Graben zwischen Kirche und Regierungen in Lateinamerika wächst

Solidarität und Morddrohungen für den Kardinal

Während die internationale Staatengemeinschaft, multinationale Großkonzerne und sogar europäische kirchliche Hilfsorganisationen in seltener Einmütigkeit die Wiederherstellung der demokratischen Spielregeln in Honduras fordern, kämpft Kardinal Oscar Andres Rodriguez vor Ort einen recht einsamen Kampf für seine Sichtweise und gegen eine Rückkehr des gestürzten Präsidenten Manuel Zelaya. Das beschert ihm viele Feinde.

Autor/in:
Tobias Käufer
 (DR)

Auf dem Schreibtisch von Kardinal Oscar Andres Rodriguez Maradiaga in Tegucigalpa stapeln sich die Solidaritätsadressen von Amtskollegen. Der lateinamerikanische Bischofsrat CELAM schickte in diesen Tagen ebenso seine «brüderlichen Grüße» wie fast alle nationalen Bischofskonferenzen der Region. Der Erzbischof ist Vorsitzender der Honduranischen Bischofskonferenz und er pocht darauf, dass ein souveränes Parlament den Präsidenten absetzen und der Oberste Gerichtshof Zelayas umstrittene Pläne, den eigenen Machterhalt durch eine Verfassungsänderung zu sichern, ablehnen dürfe. Dies müsse auch die internationale Gemeinschaft anerkennen. Die spektakuläre Abschiebung Zelayas im Schlafanzug durch das Militär nach Costa Rica verurteilte die Kirche in Honduras allerdings.

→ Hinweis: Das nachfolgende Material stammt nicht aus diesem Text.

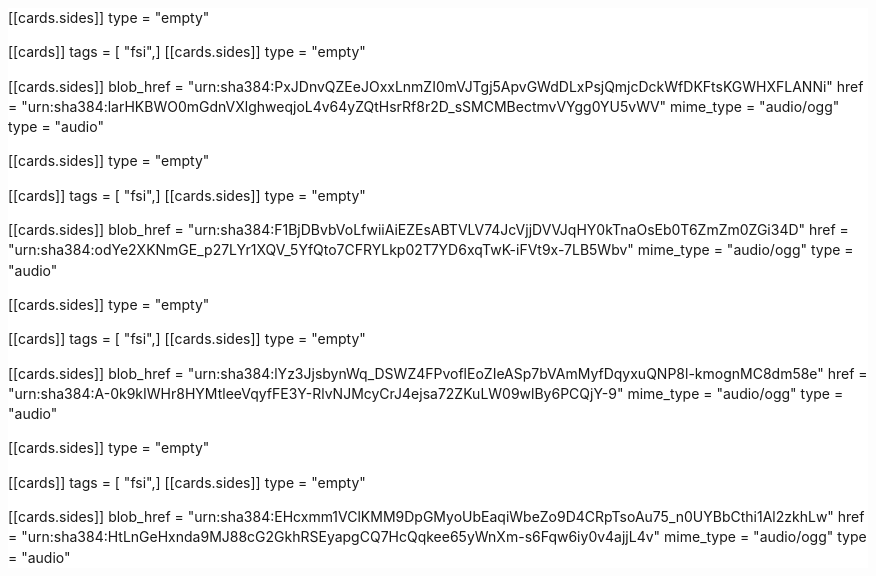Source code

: [[cards.sides]]
type = "empty"


[[cards]]
tags = [ "fsi",]
[[cards.sides]]
type = "empty"

[[cards.sides]]
blob_href = "urn:sha384:PxJDnvQZEeJOxxLnmZI0mVJTgj5ApvGWdDLxPsjQmjcDckWfDKFtsKGWHXFLANNi"
href = "urn:sha384:larHKBWO0mGdnVXlghweqjoL4v64yZQtHsrRf8r2D_sSMCMBectmvVYgg0YU5vWV"
mime_type = "audio/ogg"
type = "audio"

[[cards.sides]]
type = "empty"


[[cards]]
tags = [ "fsi",]
[[cards.sides]]
type = "empty"

[[cards.sides]]
blob_href = "urn:sha384:F1BjDBvbVoLfwiiAiEZEsABTVLV74JcVjjDVVJqHY0kTnaOsEb0T6ZmZm0ZGi34D"
href = "urn:sha384:odYe2XKNmGE_p27LYr1XQV_5YfQto7CFRYLkp02T7YD6xqTwK-iFVt9x-7LB5Wbv"
mime_type = "audio/ogg"
type = "audio"

[[cards.sides]]
type = "empty"


[[cards]]
tags = [ "fsi",]
[[cards.sides]]
type = "empty"

[[cards.sides]]
blob_href = "urn:sha384:lYz3JjsbynWq_DSWZ4FPvoflEoZIeASp7bVAmMyfDqyxuQNP8l-kmognMC8dm58e"
href = "urn:sha384:A-0k9kIWHr8HYMtleeVqyfFE3Y-RlvNJMcyCrJ4ejsa72ZKuLW09wlBy6PCQjY-9"
mime_type = "audio/ogg"
type = "audio"

[[cards.sides]]
type = "empty"


[[cards]]
tags = [ "fsi",]
[[cards.sides]]
type = "empty"

[[cards.sides]]
blob_href = "urn:sha384:EHcxmm1VClKMM9DpGMyoUbEaqiWbeZo9D4CRpTsoAu75_n0UYBbCthi1Al2zkhLw"
href = "urn:sha384:HtLnGeHxnda9MJ88cG2GkhRSEyapgCQ7HcQqkee65yWnXm-s6Fqw6iy0v4ajjL4v"
mime_type = "audio/ogg"
type = "audio"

Besonders lauten Beifall für die Position des prominenten Kirchenführers gibt es von den Amtsbrüdern aus Bolivien, Venezuela, Nicaragua und Ecuador - Staaten, in denen sozialistische Regierungen an der Macht sind. Auch wenn Kardinal Rodriguez immer wieder beteuert, die honduranischen Bischöfe hätten keinesfalls den Staatsstreich gegen den linksgerichteten Zelaya in Honduras vom 28.
Juni legitimiert, so gilt er vor allem in der medialen Wahrnehmung als aktiver Unterstützer des angeblichen Putschisten und Übergangspräsidenten Roberto Micheletti - deshalb erhält der Kardinal nicht nur freundliche Post.

Auch Morddrohungen und Beschimpfungen finden den Weg in die erzbischöfliche Residenz von Tegucigalpa und die Internetforen der staatlich kontrollierten Medien in Venezuela, Ecuador oder Nicaragua. Die verbalen Angriffe gegen den «Putsch-Kardinal» belegen, dass der Graben zwischen katholischer Kirche und den sozialistischen Regierungen Lateinamerikas immer tiefer wird. Die Positionen scheinen unvereinbar: Die Präsidenten von Ecuador, Nicaragua, Argentinien und El Salvador laden zu gemeinsamen Pressekonferenzen mit Zelaya, die lateinamerikanischen Kirchenführer stellen sich geschlossen hinter Rodriguez.

Die Kirche bekommt immer deutlicheren Gegenwind. In Venezuela müssen die Bischöfe derzeit Gerüchte entkräften, sie forcierten einen Putsch gegen den linkspopulistischen Präsidenten Hugo Chavez. In Nicaragua weigert sich Präsident Daniel Ortega seit Wochen, ein Versöhnungsgespräch mit der Ortskirche zu führen, und in Bolivien ist ein offener Streit zwischen dem Klerus und dem Machtapparat von Präsident Evo Morales entbrannt.

Das gespannte Verhältnis ist längst keine Vertrauenskrise mehr, sondern eine machtpolitische Frage: Die Positionierung der Kirche gegen die Haltung der internationalen Staatengemeinschaft dürfte die Erosion des kirchlichen Einflusses in Lateinamerika beschleunigen.

Auch international verliert die Stimme der Kirche offenbar immer mehr an Gewicht: Als im nicaraguanischen Managua vor einigen Monaten bei den Kommunalwahlen Ergebnisse gefälscht und oppositionelle Medien in Venezuelas Hauptstadt Caracas an der Arbeit gehindert wurden, kritisierte die Kirche dies immer wieder öffentlich. Die Proteste verhallten international allerdings ungehört.

Der entmachtete Präsident Manuel Zelaya plant jetzt den Aufbau einer «friedlichen Volksarmee», die ihm Geleitschutz geben soll, wenn er ein drittes Mal versucht, in seine Heimat zurückzukehren. Lateinamerikas Bischöfe werden den erneuten Rückkehrversuch kritisieren. Ob die Diplomaten der internationalen Staatengemeinschaft diese Kritik berücksichtigen, ist aber zweifelhafter denn je.